_THE TASK_.
In the mech combat rules below, translate this sentence into Spanish: "Only the loser of a clash may add an additional risk to their next roll."

+++ STUDY TEXT

To initiate a battle, create a die pool of D6 (Fudge dice may also work, but I'll assume the easy D6 for now), one die for each die of Power of your mech.  Add an additional die, of a different color, for everything you are willing to risk.  Roll against the opponent's pool of dice. Each roll will be referred to as a Clash.

The opponent with the highest total roll removes the lowest die from his pool. If that die was a Power die, this represents the damage to your mech (minor, cosmetic).  If that die was a risk die, rather than a power die, you lose the Risk, and it resolves. (If you have a tie on your lowest die, it's up to you which color you remove.)

Narrate what happens during this round of combat. This is usually initiated by the clash winner telling what he did, and the clash loser telling what he does in response.

Next round, the clash loser may choose to roll again with the same die pools and hope for a better result.  The system will tend toward the initial loser, or the one with the lowest power, being beaten down more quickly.  However, if the person who has lost adds an additional risk, or multiple risks, he can add those dice in to the pool as well.  This means an underdog can come from behind as long as he is willing to risk more to stay in the fight. Only the loser of a clash may add an additional risk to their next roll. The winner of a clash may not add dice.

++++++
+++ EXCERPTED RECORDS

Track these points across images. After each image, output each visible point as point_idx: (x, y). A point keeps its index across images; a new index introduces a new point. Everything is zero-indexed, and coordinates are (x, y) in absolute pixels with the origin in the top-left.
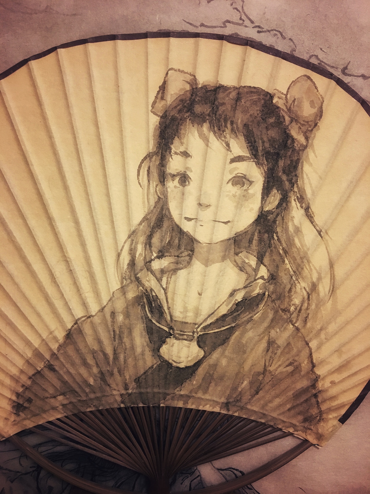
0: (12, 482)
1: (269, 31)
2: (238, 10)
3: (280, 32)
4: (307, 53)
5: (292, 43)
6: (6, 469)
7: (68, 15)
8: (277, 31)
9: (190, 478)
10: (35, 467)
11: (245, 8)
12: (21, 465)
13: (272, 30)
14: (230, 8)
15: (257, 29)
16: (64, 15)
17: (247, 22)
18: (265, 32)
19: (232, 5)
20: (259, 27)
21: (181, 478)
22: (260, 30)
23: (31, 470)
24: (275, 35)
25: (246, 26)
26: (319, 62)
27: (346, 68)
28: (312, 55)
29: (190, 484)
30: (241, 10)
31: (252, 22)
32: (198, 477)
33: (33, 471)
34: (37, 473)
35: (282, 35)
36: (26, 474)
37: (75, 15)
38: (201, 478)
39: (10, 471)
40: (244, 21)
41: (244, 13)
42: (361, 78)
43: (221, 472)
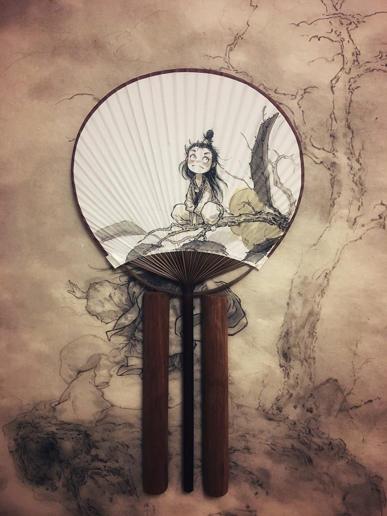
0: (115, 290)
1: (241, 72)
2: (227, 63)
3: (246, 73)
4: (259, 83)
5: (251, 78)
6: (113, 283)
7: (147, 63)
8: (245, 72)
9: (202, 287)
10: (127, 282)
11: (230, 61)
12: (120, 281)
13: (243, 72)
14: (223, 61)
15: (235, 72)
16: (146, 63)
17: (231, 68)
18: (239, 73)
19: (224, 60)
20: (236, 70)
21: (197, 287)
22: (237, 72)
23: (125, 283)
24: (244, 74)
25: (231, 70)
26: (264, 87)
27: (276, 90)
28: (261, 84)
29: (202, 290)
30: (228, 62)
31: (233, 68)
32: (205, 286)
33: (126, 284)
34: (128, 284)
35: (247, 74)
36: (122, 285)
37: (151, 63)
38: (207, 286)
39: (115, 284)
40: (229, 67)
41: (230, 64)
42: (283, 95)
43: (217, 283)
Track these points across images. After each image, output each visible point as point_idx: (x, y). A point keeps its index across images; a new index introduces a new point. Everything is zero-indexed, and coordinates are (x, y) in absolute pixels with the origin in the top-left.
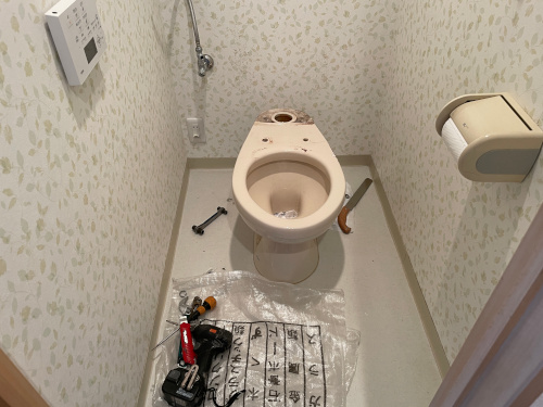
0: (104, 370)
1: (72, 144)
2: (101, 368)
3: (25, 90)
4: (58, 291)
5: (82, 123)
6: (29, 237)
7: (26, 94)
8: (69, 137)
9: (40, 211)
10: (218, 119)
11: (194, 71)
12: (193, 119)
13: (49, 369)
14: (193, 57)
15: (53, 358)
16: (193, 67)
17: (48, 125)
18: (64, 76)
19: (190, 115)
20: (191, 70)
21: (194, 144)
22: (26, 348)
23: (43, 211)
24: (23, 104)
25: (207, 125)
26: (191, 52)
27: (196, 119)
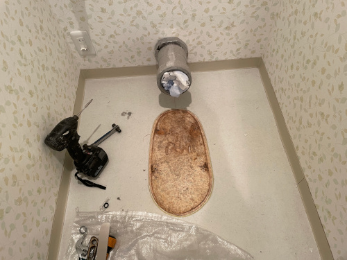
10: (103, 30)
12: (76, 32)
19: (73, 28)
21: (84, 56)
25: (93, 36)
27: (79, 32)
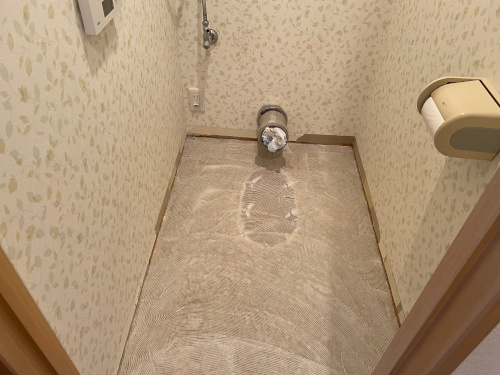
0: (96, 299)
1: (84, 88)
2: (93, 296)
3: (46, 31)
4: (61, 218)
5: (94, 72)
6: (39, 164)
7: (47, 34)
8: (82, 81)
9: (51, 142)
10: (217, 91)
11: (199, 44)
12: (194, 89)
13: (47, 286)
14: (199, 31)
15: (51, 277)
16: (198, 39)
17: (64, 68)
18: (82, 25)
19: (192, 85)
20: (196, 43)
21: (193, 112)
22: (28, 262)
23: (54, 144)
24: (43, 43)
25: (207, 95)
26: (198, 25)
27: (196, 89)
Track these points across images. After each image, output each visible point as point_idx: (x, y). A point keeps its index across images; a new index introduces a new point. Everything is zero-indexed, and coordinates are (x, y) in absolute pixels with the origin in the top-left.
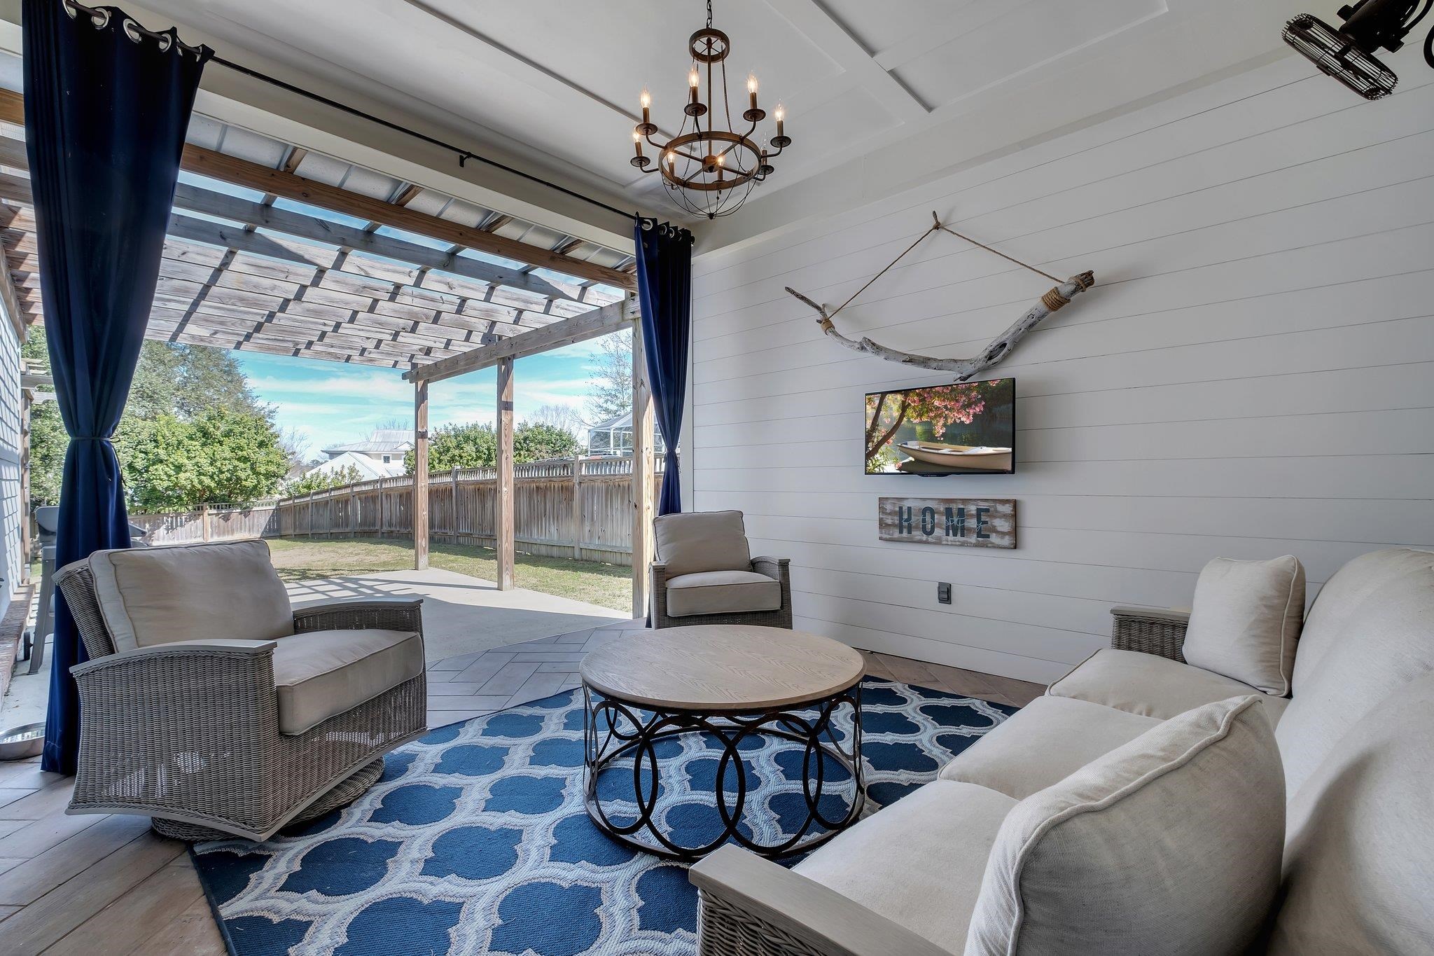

++++++

_WRITTEN RESPONSE_.
Solo el perdedor de un enfrentamiento puede añadir un riesgo adicional a su siguiente tirada.